Wednesday, August 5, 2015

Captivant de Chaland Cornillon Por Paulo Pereira - Coda

Elogiei Paulo Pereira no meu último post, mas em texto do mesmo sobre Hergé no Expresso, Revista de 2 de julho de 1988 este demonstra ter o sentido crítico atraiçoado pelo seu tintinofilismo; nada mais mortal para o crítico do que o embotamento provocado pelo fanatismo. Referi que nada tinha a ver com o gosto convencional franco-belga de Paulo Pereira, mas noutros textos sobre Bilal e Moebius / Charlier esse seu gosto não o impediu de referir as fraquezas das obras que analisou. Por isso o admiro. Aqui, não. O sortilégio da obra de Hergé demonstra ser demasiado poderoso. Não encontramos neste texto uma palavra sobre o racismo chocante de Tintin no Congo, álbum apelidado de "clássico". Onde estão agora as referências ao colonialismo da banda desenhada infantil tradicional, tão ligeiramente aplicadas a O Cavaleiro Andante e a O Papagaio? (Neste último caso seria o colonialismo de "Tintin em Angola"?) Não encontramos uma palavra sobre as razões (colaboracionismo) que levaram Hergé a "desaparecer" no lago Leman (como é referido).

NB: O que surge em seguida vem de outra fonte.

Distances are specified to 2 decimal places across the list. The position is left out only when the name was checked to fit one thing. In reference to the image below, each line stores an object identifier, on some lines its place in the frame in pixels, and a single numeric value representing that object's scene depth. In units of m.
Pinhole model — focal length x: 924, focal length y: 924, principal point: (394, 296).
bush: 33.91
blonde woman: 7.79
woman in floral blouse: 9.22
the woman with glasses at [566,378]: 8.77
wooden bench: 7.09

Mas este meu novo post tem outro intuito. A verdade é que depois de lamentar a ausência de crítica de banda desenhada no jornal Expresso, por ironia resulta que o Expresso desta semana (revista E de 1 de Agosto de 2015) tem precisamente um texto crítico sobre O Árabe do Futuro de Riad Sattouf (Teorema, 2015). Não tenho grande coisa a comentar sobre o texto de José Mário Silva ("Entre ouro e lama") até porque não li o livro. Mais do que um texto crítico é de uma resenha que se trata. Atente-se, no entanto, no final do texto, citado abaixo, e observe-se a imagem (66).
Se [Riad Sattouf] mantiver a qualidade gráfica (linha clara, pranchas densas), a escrita precisa e o humor cáustico, merecerá sem dúvida a atenção de um círculo de leitores mais vasto do que o habitual público consumidor de banda desenhada.

Desde Töpffer, pelo menos, que há uma grande tradição do uso da caricatura na banda desenhada. Tanto é assim que para muitos banda desenhada e caricatura é quase o mesmo. No já longinquo ano de 2009 escrevi sobre tudo isto e não vou agora repetir-me. Direi apenas que essa ligação é circunstancial e que não importa o estilo em que se desenhe (ou pinte, ou fotografe, porque não?) desde que esse estilo seja adequado ao que se pretende transmitir. Ora, não é o que se passa acima. Repito que não li o livro e não sei o papel que o humor cáustico ou não tem na história, mas basta-me a seguinte descrição de José Mário Silva: "[Riad Sattouf é] capaz de saltar de um episódio cómico [...] para outro de inaudita brutalidade (os pés dos enforcados em plena rua, escorrendo água durante uma bátega)" para dizer que algo está profundamente errado aqui. Chris Ware disse que, e faço uma paráfrase, autores como ele estavam a tentar contar histórias potentes com instrumentos próprios para contar anedotas. Observe-se acima o estilo big foot de Sattouf (não, não é linha clara) e pergunte-se: como os leitores de banda desenhada estão completamente imersos, quase desde o berço, em caricaturas é natural que já nem reparem, mas, e os outros?, aqueles que, nas palavras de José Mário Silva, não são "o habitual público consumidor de banda desenhada", aceitarão eles de bom grado este achincalhamento do sofrimento humano?